DOCUMENT EXCERPT -
※ ※ ※

# What about the new Polaris RAZR



## 11P&YBOWHUNTER

I went to check into buying a Polaris XP yesterday and the guy told me about the new RAZR that is coming out and showed me a brochure of it...Holy Colon Batman!!!!  I decided i might want to hold off on buying the XP till after the RAZR hits town...By then i will be in Iraq since i am leaving next month, but buying one from over there which is my intent...I do not have to pay sales tax!!!  Anyway, has anyone seen the pics of this thing yet???  If so, what do you think??


----------



## Dub

Looks like an 800cc Ranger.

That thang outa scoot!!!!!


----------



## 11P&YBOWHUNTER

DUB...where did you find a pic of the RAZR??  I have been looking online for a bit now and have not found one...and the guy at the Polaris shop did not have an extra brochure...


----------



## 11P&YBOWHUNTER

Here is a pic i just found...That is a small box on back...I think you might be able to extend it easily...but a snow plow attachment will be hard to find and will have to be homemade...Polaris is not going to be selling one cause this machine is only got high gear...but is estimated to do 65 to 70 mph.


----------



## cpowel10

looks like some kind of desert racer, i think not having a low gear would hurt sales; but then again a lot of sport four wheelers dont have reverse, so it might sell well!


----------



## 11P&YBOWHUNTER

I want to use it in Montana and in south texas so i am torn between this and the Polaris Ranger XP.  I would have more use for a machine with low range when it comes to plowing snow, but in South texas this RAZR is gonna be the hands down winner...  I will probably will still buy an Xp or a Arctic Cat Prowler, but i want to see what kind of hop up capabilities there is for this RAZR....


----------



## ponyboy

i would wait and not buy the first year  , let them get the bugs worked out .....


----------



## 11P&YBOWHUNTER

balvarik,  All the ones we have in the Aviation Brigade that we are getting brought in brand nbew right now are either Mules or Rangers and they are all Gas...Wish we had Diesel ones when we were over there in 2005 cause the Hemmits on the flight line had diesel in them whereas we had to go to the other side of the post for regular gas...Eating dust the WHOLE way!!


----------



## Jim Thompson

no place to put a deer


----------



## CMMG

The Razr is amazing!  A friend brought one out and it never got stuck.  It went everywhere.

Here are some photos...























Here is a link to the rest of the ride...(100+Photos--56k beware)
http://www.ar15.com/forums/topic.html?b=1&f=5&t=593914


----------



## Jim Thompson

CMMG looks like a great ride for sure. where did you go?


----------



## CMMG

Jim Thompson said:


> CMMG looks like a great ride for sure. where did you go?



This is done on our property in central MO.

BTW, the low range was perfect for the up and down terrain.  Must get one soon!

※ ※ ※

MATERIAL PROVIDED -
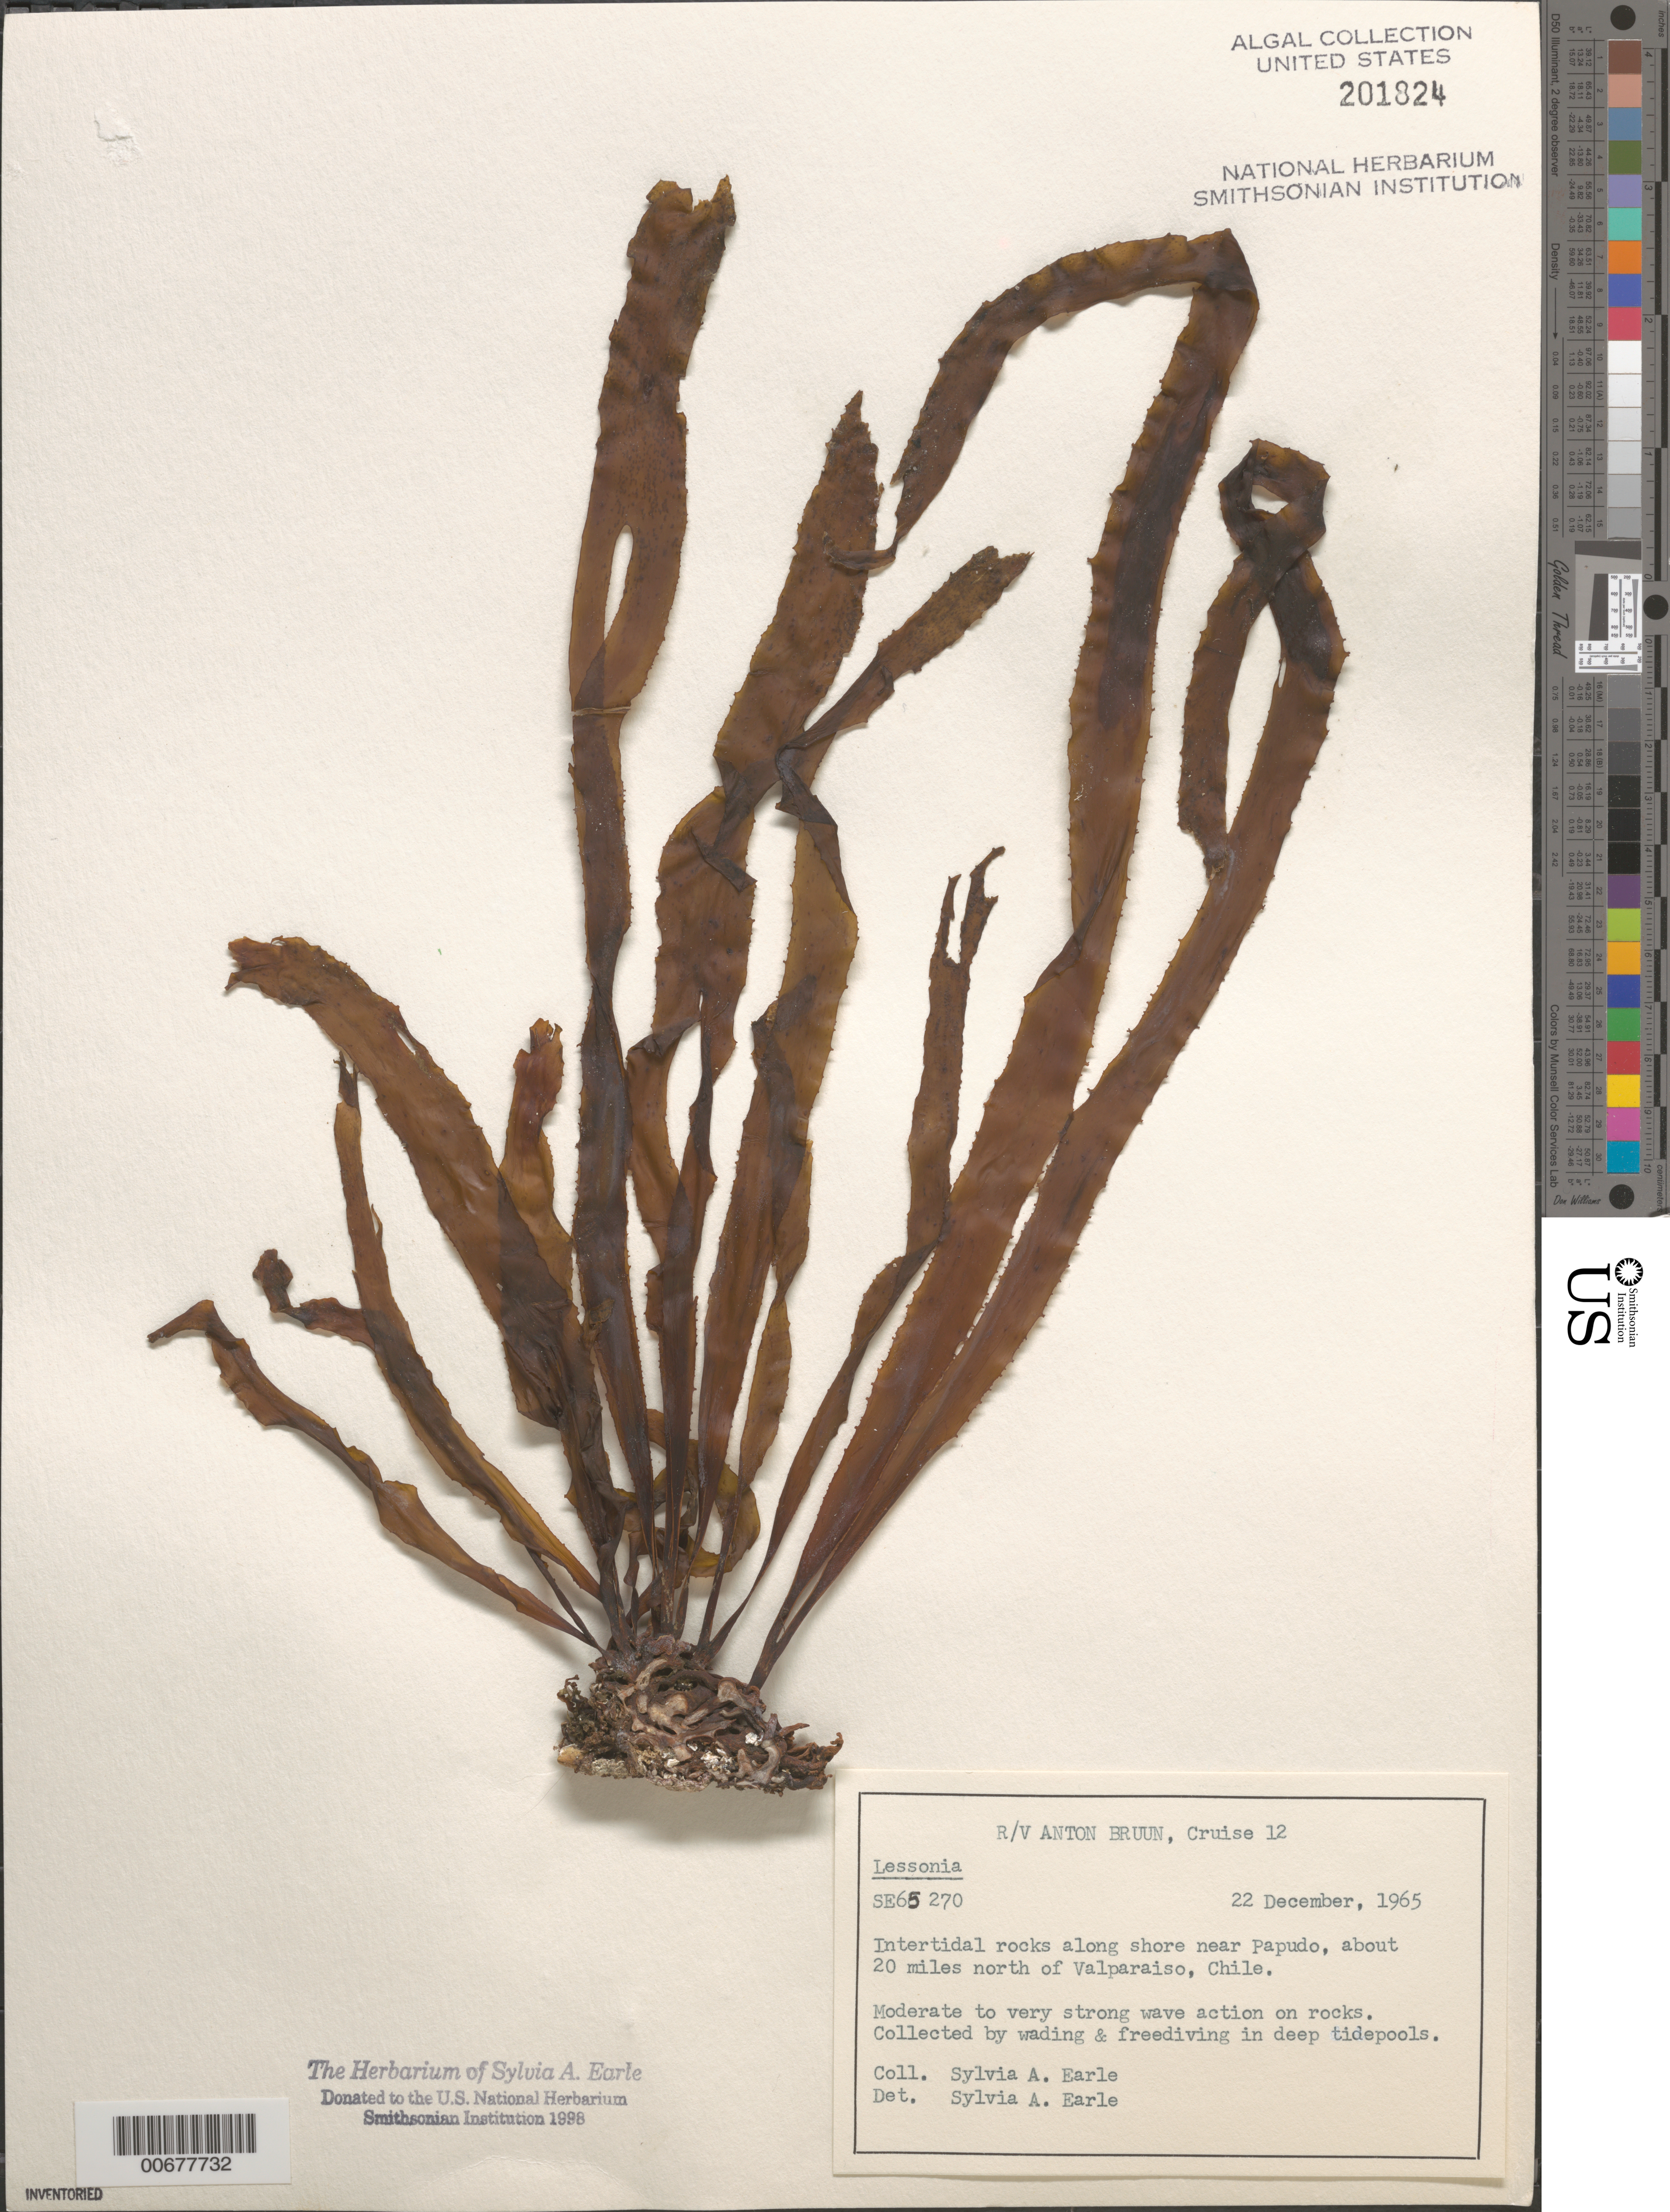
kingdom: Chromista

※ ※ ※

ACTIONS TO TAKE -
1: In the forum thread about the Polaris RAZR, what top speed is the RAZR estimated to reach?
2: List every distinct username that appears as the author of a post in the forum thread about the Polaris RAZR.
3: Write the next part of the forum thread about the Polaris RAZR, beginning after its final post.
The lines have no connection to the forum thread about the Polaris RAZR.

EXERCISE ANSWERS -
1: It is estimated to do 65 to 70 mph.

2: 11P&YBOWHUNTER, Dub, cpowel10, ponyboy, Jim Thompson, CMMG

3:
----------



## T_LAND

them lights on top wont last long.. lol


----------



## Dub

Sweet pics.....just goes to show that the gals like guys with Polaris rides.

Belts or no....I'm keeping mine 'cause the chicks dig it !!!!


----------



## GAduck&goose

I wanted to revive this thread and see if any more folks have gotten one and have comments.  I heard it does have a low.  Is that true or false?


----------



## C Cape

It is true....The RZR's are awesome machines.


----------



## DeucesWild

Jim Thompson said:


> no place to put a deer





 I bought a Polaris Sportsman 500 when they came out in the mid 90's and held onto it till last year when I bought a 660 Rhino. I wanted to go with a Polaris Ranger but it was just to wide for alot of the places that I wanted to go. The Rhino is smaller than the Ranger and does what I need it to do. Plenty of room in the dump bed for gear and deer and I put a front rack on her for more hauling capacity. Yamaha has the engine governed so you can't get the full effect without tinkering with it. It still runs plenty fast when you open it up on the logging roads and they have tons of add on extras for them. I'm not bashing Polaris's cause If the Ranger had been a little narrower, I would have ended up with one instead of the Rhino but if your wanting a vehicle to both play and hunt out of, I would get something with a little more hauling capacity. Just my .02 worth.


----------



## willec

I've test drove a razr I like the unit just fine but it seems a little small in the bed and the cab area.  Thet are very cool but for work or hunting I like the ranger much better.  For play the razr is the way to go.


----------



## lockandload

Man, the razor is awesome.  Yes it does have a low gear, and I've only used it once.  The high gear has soooo much that you don't even need it.  I've taken it to Brimstone in Huntsville, TN, and it did better than any one else.  PS if you like good trails you might want to think about taken a trip there.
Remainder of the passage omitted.